When you use props (visual aids like a newspaper) in your talk, they should always take the audience by surprise. They should appear in an unexpected way. The easy ones are the small ones. Those you can carry in your pocket like some shades. But – if you cannot wear props on your body, you need to have a place for them on stage.

Again, this requires some thought and preparation. More than once I have “stolen” tables at speaking venues and placed them in a corner of the back of the stage. There I place my props hidden in a bowl or underneath some black cloth. Staging is all about preparation.

Holograms

Finally, I love to place special locations or objects in special positions on my stage:

A client’s office, a friend in a bar, a piano – it makes an impact when you always go back to the same position. You can turn these places or objects into holograms; the minds of your audience bring them to life with their imagination.

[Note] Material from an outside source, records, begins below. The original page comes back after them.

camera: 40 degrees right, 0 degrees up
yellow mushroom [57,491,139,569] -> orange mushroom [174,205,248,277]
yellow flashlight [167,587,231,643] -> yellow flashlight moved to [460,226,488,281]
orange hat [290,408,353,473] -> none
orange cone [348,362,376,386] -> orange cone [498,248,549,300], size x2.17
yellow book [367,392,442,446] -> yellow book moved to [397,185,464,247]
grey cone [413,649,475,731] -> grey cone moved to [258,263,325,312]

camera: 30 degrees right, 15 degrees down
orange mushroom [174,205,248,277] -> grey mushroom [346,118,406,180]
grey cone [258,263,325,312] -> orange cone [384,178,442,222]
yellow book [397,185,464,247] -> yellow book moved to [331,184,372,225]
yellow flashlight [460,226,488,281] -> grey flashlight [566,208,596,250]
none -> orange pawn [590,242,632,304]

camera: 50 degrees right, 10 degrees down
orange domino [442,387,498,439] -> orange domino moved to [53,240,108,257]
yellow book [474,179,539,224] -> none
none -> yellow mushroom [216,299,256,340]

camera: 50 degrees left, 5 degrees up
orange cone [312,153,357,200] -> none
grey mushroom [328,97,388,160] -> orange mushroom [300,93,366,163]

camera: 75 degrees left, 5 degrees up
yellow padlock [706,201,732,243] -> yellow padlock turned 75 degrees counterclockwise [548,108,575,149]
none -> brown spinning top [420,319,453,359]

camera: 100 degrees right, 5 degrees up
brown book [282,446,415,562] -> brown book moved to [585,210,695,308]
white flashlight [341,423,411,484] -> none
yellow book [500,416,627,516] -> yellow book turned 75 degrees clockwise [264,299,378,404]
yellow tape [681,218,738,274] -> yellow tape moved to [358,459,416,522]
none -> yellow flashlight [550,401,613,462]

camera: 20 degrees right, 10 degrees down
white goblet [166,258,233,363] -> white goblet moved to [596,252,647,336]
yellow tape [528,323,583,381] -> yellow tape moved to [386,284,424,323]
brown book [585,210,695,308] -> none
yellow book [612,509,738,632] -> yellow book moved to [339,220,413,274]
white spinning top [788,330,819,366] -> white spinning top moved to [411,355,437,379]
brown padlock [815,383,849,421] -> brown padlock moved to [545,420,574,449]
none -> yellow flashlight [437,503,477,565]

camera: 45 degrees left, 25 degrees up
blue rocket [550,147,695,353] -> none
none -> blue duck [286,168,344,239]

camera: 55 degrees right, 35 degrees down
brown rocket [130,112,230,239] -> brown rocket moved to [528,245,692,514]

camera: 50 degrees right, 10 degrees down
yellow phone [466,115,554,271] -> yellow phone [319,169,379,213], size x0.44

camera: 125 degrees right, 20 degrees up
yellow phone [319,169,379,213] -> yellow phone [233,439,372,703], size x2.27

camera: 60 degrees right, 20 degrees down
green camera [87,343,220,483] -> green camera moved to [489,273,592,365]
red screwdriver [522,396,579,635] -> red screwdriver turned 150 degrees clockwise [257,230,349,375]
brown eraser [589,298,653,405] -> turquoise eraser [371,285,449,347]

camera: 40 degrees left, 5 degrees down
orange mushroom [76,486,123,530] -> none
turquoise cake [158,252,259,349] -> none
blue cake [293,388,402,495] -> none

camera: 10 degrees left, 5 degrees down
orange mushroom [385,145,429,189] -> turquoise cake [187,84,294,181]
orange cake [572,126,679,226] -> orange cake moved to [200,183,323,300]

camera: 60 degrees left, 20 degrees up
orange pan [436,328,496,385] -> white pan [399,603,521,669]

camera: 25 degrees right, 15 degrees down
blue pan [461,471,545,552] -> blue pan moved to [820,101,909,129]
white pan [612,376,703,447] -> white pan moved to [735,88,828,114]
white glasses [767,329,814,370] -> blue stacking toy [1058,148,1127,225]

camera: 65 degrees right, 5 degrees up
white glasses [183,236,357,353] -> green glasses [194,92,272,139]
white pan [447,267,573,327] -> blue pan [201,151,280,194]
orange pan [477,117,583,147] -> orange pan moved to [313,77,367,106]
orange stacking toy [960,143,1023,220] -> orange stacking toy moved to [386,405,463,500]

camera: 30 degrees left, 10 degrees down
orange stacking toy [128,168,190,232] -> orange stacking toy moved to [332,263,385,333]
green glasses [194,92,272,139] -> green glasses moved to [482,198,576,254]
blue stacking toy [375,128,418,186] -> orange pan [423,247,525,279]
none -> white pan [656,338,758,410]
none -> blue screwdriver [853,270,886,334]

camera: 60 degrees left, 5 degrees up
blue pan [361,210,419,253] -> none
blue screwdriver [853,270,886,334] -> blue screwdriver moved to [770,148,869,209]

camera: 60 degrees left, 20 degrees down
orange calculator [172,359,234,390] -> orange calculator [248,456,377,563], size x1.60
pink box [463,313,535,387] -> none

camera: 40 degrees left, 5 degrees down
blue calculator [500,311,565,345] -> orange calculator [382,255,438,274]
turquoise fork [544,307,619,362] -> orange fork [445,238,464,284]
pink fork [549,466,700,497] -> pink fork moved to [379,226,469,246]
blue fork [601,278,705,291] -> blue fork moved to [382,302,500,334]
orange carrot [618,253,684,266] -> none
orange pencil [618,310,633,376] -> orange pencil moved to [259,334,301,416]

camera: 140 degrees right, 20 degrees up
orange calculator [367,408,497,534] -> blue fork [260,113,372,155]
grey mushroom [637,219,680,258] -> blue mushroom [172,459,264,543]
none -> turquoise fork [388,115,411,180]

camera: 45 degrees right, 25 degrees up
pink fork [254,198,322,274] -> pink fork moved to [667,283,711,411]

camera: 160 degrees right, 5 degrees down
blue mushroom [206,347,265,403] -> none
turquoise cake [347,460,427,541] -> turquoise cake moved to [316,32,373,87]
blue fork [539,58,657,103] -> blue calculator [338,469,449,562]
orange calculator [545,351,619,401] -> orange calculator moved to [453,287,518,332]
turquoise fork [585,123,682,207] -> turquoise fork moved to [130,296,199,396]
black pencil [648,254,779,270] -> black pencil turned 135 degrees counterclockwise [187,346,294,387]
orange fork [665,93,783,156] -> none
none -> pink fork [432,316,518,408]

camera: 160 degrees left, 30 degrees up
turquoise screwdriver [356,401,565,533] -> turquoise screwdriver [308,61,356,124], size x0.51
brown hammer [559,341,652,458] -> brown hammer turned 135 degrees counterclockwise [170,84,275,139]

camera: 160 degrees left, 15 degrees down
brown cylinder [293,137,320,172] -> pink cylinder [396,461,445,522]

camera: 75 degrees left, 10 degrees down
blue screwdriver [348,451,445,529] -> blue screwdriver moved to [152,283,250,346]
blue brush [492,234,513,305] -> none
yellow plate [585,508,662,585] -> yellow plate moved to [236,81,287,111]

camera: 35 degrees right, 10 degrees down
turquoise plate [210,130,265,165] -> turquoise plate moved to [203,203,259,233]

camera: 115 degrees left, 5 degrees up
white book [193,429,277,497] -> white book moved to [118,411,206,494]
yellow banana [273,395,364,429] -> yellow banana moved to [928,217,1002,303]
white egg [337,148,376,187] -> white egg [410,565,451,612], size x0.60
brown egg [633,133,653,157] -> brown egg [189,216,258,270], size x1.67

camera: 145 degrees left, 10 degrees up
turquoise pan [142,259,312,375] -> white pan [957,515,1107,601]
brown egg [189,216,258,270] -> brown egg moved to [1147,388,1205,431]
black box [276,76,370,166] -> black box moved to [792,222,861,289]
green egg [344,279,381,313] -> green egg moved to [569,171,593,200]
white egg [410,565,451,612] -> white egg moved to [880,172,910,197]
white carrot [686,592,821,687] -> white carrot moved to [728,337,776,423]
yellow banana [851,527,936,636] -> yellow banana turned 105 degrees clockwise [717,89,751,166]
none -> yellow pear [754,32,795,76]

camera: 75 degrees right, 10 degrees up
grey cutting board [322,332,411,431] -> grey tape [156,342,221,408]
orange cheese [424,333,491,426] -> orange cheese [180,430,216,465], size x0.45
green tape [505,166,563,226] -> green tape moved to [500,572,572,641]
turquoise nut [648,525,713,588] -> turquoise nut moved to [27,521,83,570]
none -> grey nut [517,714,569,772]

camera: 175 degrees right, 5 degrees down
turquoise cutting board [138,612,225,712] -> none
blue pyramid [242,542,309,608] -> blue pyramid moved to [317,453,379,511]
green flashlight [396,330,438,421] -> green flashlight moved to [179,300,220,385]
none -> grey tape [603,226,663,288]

As a speaker, I put a lot of thought into where to place holograms on stage.

But it can be a tricky thing. Once in a training session a guy built a flag post in our minds. That hologram was right in the center of his stage. After one minute he walked through his flag post. Ouch! Remember: Once you build a hologram on stage, it stays there in the minds of your audience.

Your stage must feel like Barcelona felt to me after a few days in late summer 1997. It came naturally. Your stage is different. It takes thought and preparation to make it your home. If you want to shine, take that time.